The problem seems to so far only affect first-generation set top boxes and not the newer Series2 boxes. Representatives from TiVo confirmed the problem but would not give further details, such as what the upgrade was meant to do.
TiVo said the short-term resolution is to unplug the boxes, wait for a few minutes and restart them.
Betterton tried the Band-Aid fix but said the problem returned a few days later.
TiVo said it is working to resolve the problem.
"A software fix will be available in a few days that will permanently fix this issue," the company said in a short e-mail statement.
DirecTV representatives were not initially aware of the problem and are looking into the issue.
DirecTV subscribers make up the majority of TiVo's subscriber base. As of April 30, there were 872,000 DirecTV subscribers using TiVo's service. By comparison, 724,000 TiVo subscribers use standalone boxes that connect to other service providers, such as cable connections.

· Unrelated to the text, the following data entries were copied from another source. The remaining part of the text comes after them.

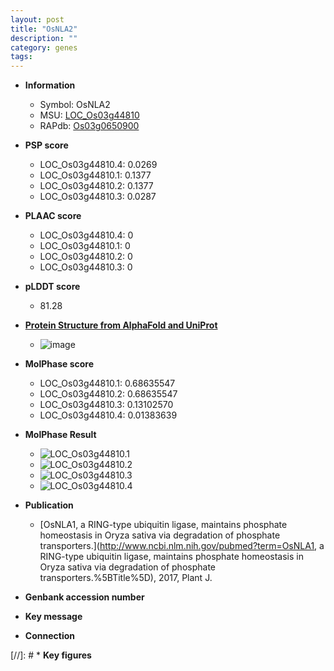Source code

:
 ```yaml
---
layout: post
title: "OsNLA2"
description: ""
category: genes
tags: 
---
```


* **Information**  
    + Symbol: OsNLA2  
    + MSU: [LOC_Os03g44810](http://rice.plantbiology.msu.edu/cgi-bin/ORF_infopage.cgi?orf=LOC_Os03g44810)  
    + RAPdb: [Os03g0650900](http://rapdb.dna.affrc.go.jp/viewer/gbrowse_details/irgsp1?name=Os03g0650900)  

* **PSP score**  
    + LOC_Os03g44810.4: 0.0269 
    + LOC_Os03g44810.1: 0.1377 
    + LOC_Os03g44810.2: 0.1377 
    + LOC_Os03g44810.3: 0.0287 

* **PLAAC score**  
    + LOC_Os03g44810.4: 0 
    + LOC_Os03g44810.1: 0 
    + LOC_Os03g44810.2: 0 
    + LOC_Os03g44810.3: 0 

* **pLDDT score**
    + 81.28

* **[Protein Structure from AlphaFold and UniProt](https://www.uniprot.org/uniprotkb/Q7XZZ3/entry#structure)**
    + ![image](https://ricepsp.github.io/images/Q7/AF-Q7XZZ3-F1.png)

* **MolPhase score**
    + LOC_Os03g44810.1: 0.68635547
    + LOC_Os03g44810.2: 0.68635547
    + LOC_Os03g44810.3: 0.13102570
    + LOC_Os03g44810.4: 0.01383639

* **MolPhase Result**
    + ![LOC_Os03g44810.1](https://304243504.github.io/Pictures/LOC_Os03g/LOC_Os03g44810.1.png)
    + ![LOC_Os03g44810.2](https://304243504.github.io/Pictures/LOC_Os03g/LOC_Os03g44810.2.png)
    + ![LOC_Os03g44810.3](https://304243504.github.io/Pictures/LOC_Os03g/LOC_Os03g44810.3.png)
    + ![LOC_Os03g44810.4](https://304243504.github.io/Pictures/LOC_Os03g/LOC_Os03g44810.4.png)

* **Publication**  
    + [OsNLA1, a RING-type ubiquitin ligase, maintains phosphate homeostasis in Oryza sativa via degradation of phosphate transporters.](http://www.ncbi.nlm.nih.gov/pubmed?term=OsNLA1, a RING-type ubiquitin ligase, maintains phosphate homeostasis in Oryza sativa via degradation of phosphate transporters.%5BTitle%5D), 2017, Plant J.

* **Genbank accession number**  

* **Key message**  

* **Connection**  

[//]: # * **Key figures**  


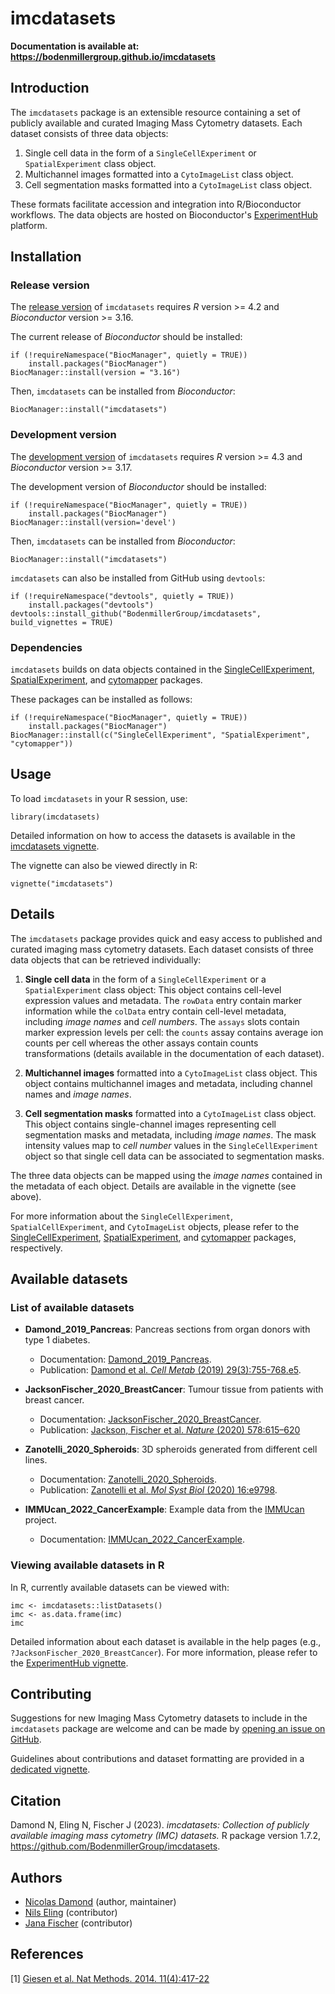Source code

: # imcdatasets

__Documentation is available at: https://bodenmillergroup.github.io/imcdatasets__

## Introduction

The `imcdatasets` package is an extensible resource containing a set of publicly
 available and curated Imaging Mass Cytometry datasets. Each dataset consists of
  three data objects:
1. Single cell data in the form of a `SingleCellExperiment` or
`SpatialExperiment` class object.
2. Multichannel images formatted into a `CytoImageList` class object.
3. Cell segmentation masks formatted into a `CytoImageList` class object.

These formats facilitate accession and integration into R/Bioconductor
workflows. The data objects are hosted on Bioconductor's
[ExperimentHub](https://bioconductor.org/packages/ExperimentHub) platform.

## Installation

### Release version

The [release version](https://www.bioconductor.org/packages/release/data/experiment/html/imcdatasets.html) of `imcdatasets` requires *R* version >= 4.2 and
*Bioconductor* version >= 3.16.  

The current release of *Bioconductor* should be installed:
```{r}
if (!requireNamespace("BiocManager", quietly = TRUE))
    install.packages("BiocManager")
BiocManager::install(version = "3.16")
```
Then, `imcdatasets` can be installed from *Bioconductor*:
```{r}
BiocManager::install("imcdatasets")
```

### Development version

The [development version](https://www.bioconductor.org/packages/devel/data/experiment/html/imcdatasets.html) of `imcdatasets` requires *R* version >= 4.3 and
*Bioconductor* version >= 3.17.  

The development version of *Bioconductor* should be installed:
```{r}
if (!requireNamespace("BiocManager", quietly = TRUE))
    install.packages("BiocManager")
BiocManager::install(version='devel')
```
Then, `imcdatasets` can be installed from *Bioconductor*:
```{r}
BiocManager::install("imcdatasets")
```

`imcdatasets` can also be installed from GitHub using `devtools`:
```{r}
if (!requireNamespace("devtools", quietly = TRUE))
    install.packages("devtools")
devtools::install_github("BodenmillerGroup/imcdatasets", build_vignettes = TRUE)
```

### Dependencies

`imcdatasets` builds on data objects contained in the
[SingleCellExperiment](https://bioconductor.org/packages/SingleCellExperiment),
[SpatialExperiment](https://bioconductor.org/packages/SpatialExperiment),
and [cytomapper](https://bioconductor.org/packages/cytomapper) packages.

These packages can be installed as follows:
```{r}
if (!requireNamespace("BiocManager", quietly = TRUE))
    install.packages("BiocManager")
BiocManager::install(c("SingleCellExperiment", "SpatialExperiment", "cytomapper"))
```

## Usage

To load `imcdatasets` in your R session, use:
```{r}
library(imcdatasets)
```

Detailed information on how to access the datasets is available in the
[imcdatasets vignette](https://bodenmillergroup.github.io/imcdatasets/articles/imcdatasets.html).

The vignette can also be viewed directly in R:
```{r}
vignette("imcdatasets")
```

## Details

The `imcdatasets` package provides quick and easy access to published and
curated imaging mass cytometry datasets. Each dataset consists of three data
objects that can be retrieved individually:

1. __Single cell data__ in the form of a `SingleCellExperiment` or a
`SpatialExperiment` class object:
This object contains cell-level expression values and metadata. The `rowData`
entry contain marker information while the `colData` entry contain cell-level
metadata, including _image names_ and _cell numbers_. The `assays` slots contain
 marker expression levels per cell: the `counts` assay contains average ion
 counts per cell whereas the other assays contain counts transformations
 (details available in the documentation of each dataset).

2. __Multichannel images__ formatted into a `CytoImageList` class object.
This object contains multichannel images and metadata, including channel names
and _image names_.

3. __Cell segmentation masks__ formatted into a `CytoImageList` class object.
This object contains single-channel images representing cell segmentation masks
and metadata, including _image names_. The mask intensity values map to
_cell number_ values in the `SingleCellExperiment` object so that single cell
data can be associated to segmentation masks.

The three data objects can be mapped using the _image names_ contained in the
metadata of each object. Details are available in the vignette (see above).

For more information about the `SingleCellExperiment`, `SpatialCellExperiment`,
and `CytoImageList` objects, please refer to the
[SingleCellExperiment](https://bioconductor.org/packages/SingleCellExperiment),
[SpatialExperiment](https://bioconductor.org/packages/SpatialExperiment),
and [cytomapper](https://bioconductor.org/packages/cytomapper) packages,
respectively.

## Available datasets

### List of available datasets

* __Damond_2019_Pancreas__: Pancreas sections from organ donors with type 1
diabetes.    
  - Documentation: [Damond_2019_Pancreas](https://bodenmillergroup.github.io/imcdatasets/reference/Damond_2019_Pancreas.html).  
  - Publication: [Damond et al. _Cell Metab_ (2019) 29(3):755-768.e5](https://doi.org/10.1016/j.cmet.2018.11.014).
* __JacksonFischer_2020_BreastCancer__: Tumour tissue from patients with breast
cancer.  
  - Documentation: [JacksonFischer_2020_BreastCancer](https://bodenmillergroup.github.io/imcdatasets/reference/JacksonFischer_2020_BreastCancer.html).
  - Publication: [Jackson, Fischer et al. _Nature_ (2020) 578:615–620](https://doi.org/10.1038/s41586-019-1876-x)
* __Zanotelli_2020_Spheroids__: 3D spheroids generated from different cell
lines.  
  - Documentation: [Zanotelli_2020_Spheroids](https://bodenmillergroup.github.io/imcdatasets/reference/Zanotelli_2020_Spheroids.html).   
  - Publication: [Zanotelli et al. _Mol Syst Biol_ (2020) 16:e9798](https://doi.org/10.15252/msb.20209798).  

* __IMMUcan_2022_CancerExample__: Example data from the
[IMMUcan](https://immucan.eu/) project.   
    - Documentation: [IMMUcan_2022_CancerExample](https://bodenmillergroup.github.io/imcdatasets/reference/IMMUcan_2022_CancerExample.html).  

### Viewing available datasets in R

In R, currently available datasets can be viewed with:
```{r}
imc <- imcdatasets::listDatasets()
imc <- as.data.frame(imc)
imc
```
Detailed information about each dataset is available in the help pages
(e.g., `?JacksonFischer_2020_BreastCancer`).
For more information, please refer to the
[ExperimentHub vignette](https://bioconductor.org/packages/release/bioc/vignettes/ExperimentHub/inst/doc/ExperimentHub.html).

## Contributing

Suggestions for new Imaging Mass Cytometry datasets to include in the
`imcdatasets` package are welcome and can be made by
[opening an issue on GitHub](https://github.com/BodenmillerGroup/imcdatasets/issues).

Guidelines about contributions and dataset formatting are provided in a
[dedicated vignette](https://bodenmillergroup.github.io/imcdatasets/articles/Guidelines_Contribution_Dataset-formatting.html).

## Citation

Damond N, Eling N, Fischer J (2023). _imcdatasets: Collection of publicly available imaging mass cytometry (IMC) datasets._
R package version 1.7.2, https://github.com/BodenmillerGroup/imcdatasets.

## Authors

* [Nicolas Damond](https://github.com/ndamond) (author, maintainer)  
* [Nils Eling](https://github.com/nilseling) (contributor)  
* [Jana Fischer](https://github.com/JanaFischer) (contributor)  

## References

[1] [Giesen et al. Nat Methods. 2014. 11(4):417-22](https://doi.org/10.1038/nmeth.2869)
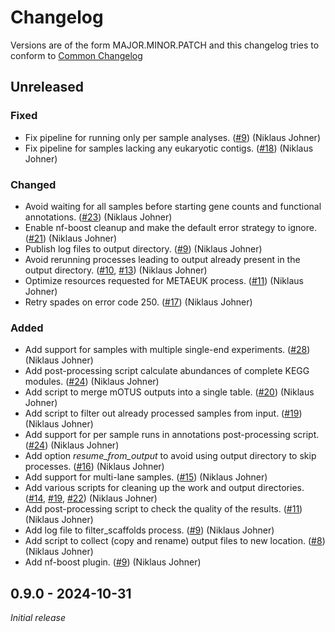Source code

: # Changelog


Versions are of the form MAJOR.MINOR.PATCH and this changelog tries to conform
to [Common Changelog](https://common-changelog.org)


## Unreleased

### Fixed

- Fix pipeline for running only per sample analyses. ([#9](https://github.com/metagenlab/zshoman/pull/9)) (Niklaus Johner)
- Fix pipeline for samples lacking any eukaryotic contigs. ([#18](https://github.com/metagenlab/zshoman/pull/18)) (Niklaus Johner)

### Changed

- Avoid waiting for all samples before starting gene counts and functional annotations. ([#23](https://github.com/metagenlab/zshoman/pull/23)) (Niklaus Johner)
- Enable nf-boost cleanup and make the default error strategy to ignore. ([#21](https://github.com/metagenlab/zshoman/pull/21)) (Niklaus Johner)
- Publish log files to output directory. ([#9](https://github.com/metagenlab/zshoman/pull/9)) (Niklaus Johner)
- Avoid rerunning processes leading to output already present in the output directory. ([#10](https://github.com/metagenlab/zshoman/pull/10), [#13](https://github.com/metagenlab/zshoman/pull/13)) (Niklaus Johner)
- Optimize resources requested for METAEUK process. ([#11](https://github.com/metagenlab/zshoman/pull/11)) (Niklaus Johner)
- Retry spades on error code 250. ([#17](https://github.com/metagenlab/zshoman/pull/17)) (Niklaus Johner)

### Added

- Add support for samples with multiple single-end experiments. ([#28](https://github.com/metagenlab/zshoman/pull/28)) (Niklaus Johner)
- Add post-processing script calculate abundances of complete KEGG modules. ([#24](https://github.com/metagenlab/zshoman/pull/24)) (Niklaus Johner)
- Add script to merge mOTUS outputs into a single table. ([#20](https://github.com/metagenlab/zshoman/pull/20)) (Niklaus Johner)
- Add script to filter out already processed samples from input. ([#19](https://github.com/metagenlab/zshoman/pull/19)) (Niklaus Johner)
- Add support for per sample runs in annotations post-processing script. ([#24](https://github.com/metagenlab/zshoman/pull/24)) (Niklaus Johner)
- Add option *resume_from_output* to avoid using output directory to skip processes. ([#16](https://github.com/metagenlab/zshoman/pull/16)) (Niklaus Johner)
- Add support for multi-lane samples. ([#15](https://github.com/metagenlab/zshoman/pull/15)) (Niklaus Johner)
- Add various scripts for cleaning up the work and output directories. ([#14](https://github.com/metagenlab/zshoman/pull/14), [#19](https://github.com/metagenlab/zshoman/pull/19), [#22](https://github.com/metagenlab/zshoman/pull/22)) (Niklaus Johner)
- Add post-processing script to check the quality of the results. ([#11](https://github.com/metagenlab/zshoman/pull/11)) (Niklaus Johner)
- Add log file to filter_scaffolds process. ([#9](https://github.com/metagenlab/zshoman/pull/9)) (Niklaus Johner)
- Add script to collect (copy and rename) output files to new location. ([#8](https://github.com/metagenlab/zshoman/pull/8)) (Niklaus Johner)
- Add nf-boost plugin. ([#9](https://github.com/metagenlab/zshoman/pull/9)) (Niklaus Johner)


## 0.9.0 - 2024-10-31

*Initial release*

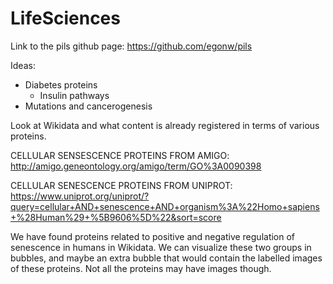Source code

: # LifeSciences
Link to the pils github page: https://github.com/egonw/pils

Ideas:
  - Diabetes proteins
    - Insulin pathways
  - Mutations and cancerogenesis
  
Look at Wikidata and what content is already registered in terms of various proteins.

CELLULAR SENSESCENCE PROTEINS FROM AMIGO:
http://amigo.geneontology.org/amigo/term/GO%3A0090398

CELLULAR SENESCENCE PROTEINS FROM UNIPROT:
https://www.uniprot.org/uniprot/?query=cellular+AND+senescence+AND+organism%3A%22Homo+sapiens+%28Human%29+%5B9606%5D%22&sort=score

We have found proteins related to positive and negative regulation of senescence in humans in Wikidata.
We can visualize these two groups in bubbles, and maybe an extra bubble that would contain the labelled images of these proteins.
Not all the proteins may have images though.
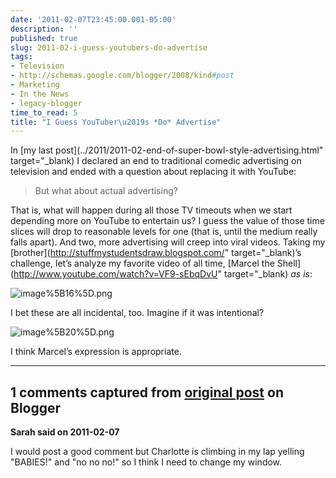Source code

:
 ```yaml
---
date: '2011-02-07T23:45:00.001-05:00'
description: ''
published: true
slug: 2011-02-i-guess-youtubers-do-advertise
tags:
- Television
- http://schemas.google.com/blogger/2008/kind#post
- Marketing
- In the News
- legacy-blogger
time_to_read: 5
title: "I Guess YouTuber\u2019s *Do* Advertise"
---
```



In [my last post](../2011/2011-02-end-of-super-bowl-style-advertising.html" target="_blank) I declared an end to traditional comedic advertising on television and ended with a question about replacing it with YouTube:
<blockquote> 

But what about actual advertising?
</blockquote>

That is, what will happen during all those TV timeouts when we start depending more on YouTube to entertain us? I guess the value of those time slices will drop to reasonable levels for one (that is, until the medium really falls apart). And two, more advertising will creep into viral videos. Taking my [brother](http://stuffmystudentsdraw.blogspot.com/" target="_blank)’s challenge, let’s analyze my favorite video of all time, [Marcel the Shell](http://www.youtube.com/watch?v=VF9-sEbqDvU" target="_blank) *as is*:  

![image%5B16%5D.png](image%5B16%5D.png)    

I bet these are all incidental, too. Imagine if it was intentional?  

![image%5B20%5D.png](image%5B20%5D.png)

I think Marcel’s expression is appropriate.

---

## 1 comments captured from [original post](https://blog.wassupy.com/2011/02/i-guess-youtubers-do-advertise.html) on Blogger

**Sarah said on 2011-02-07**

I would post a good comment but Charlotte is climbing in my lap yelling &quot;BABIES!&quot; and &quot;no no no!&quot; so I think I need to change my window.

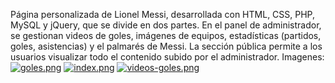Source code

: Página personalizada de Lionel Messi, desarrollada con HTML, CSS, PHP, MySQL y jQuery, que se divide en dos partes. En el panel de administrador, se gestionan videos de goles, imágenes de equipos, estadísticas (partidos, goles, asistencias) y el palmarés de Messi. La sección pública permite a los usuarios visualizar todo el contenido subido por el administrador.
Imagenes:
[![goles.png](https://i.postimg.cc/xj7JDfCr/goles.png)](https://postimg.cc/fkcTYhm5)
[![index.png](https://i.postimg.cc/50y0TTWN/index.png)](https://postimg.cc/tZ0pVrgL)
[![videos-goles.png](https://i.postimg.cc/DZNZT67Q/videos-goles.png)](https://postimg.cc/jwzK6zwC)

DirecTV has been a significant supporter of TiVo since its inception, investing in the company back in April 1999. But more recently, DirecTV has been pulling out of its investments, including TiVo.
This story has a happy ending for Betterton. When he called to complain to DirecTV, he received a $75 credit towards a Series2 box, which he purchased, and he has not had any problems since.
According to the latest posts on various TiVo community forums, a new software upgrade is now available, 3.1.0c2.
In related news, new TiVo recorders are due out this summer. TiVo will unveil a Series2 recorder with a new look in mid-August, and licensing partners Toshiba and Humax are expected to release DVRs with DVD-burning capabilities.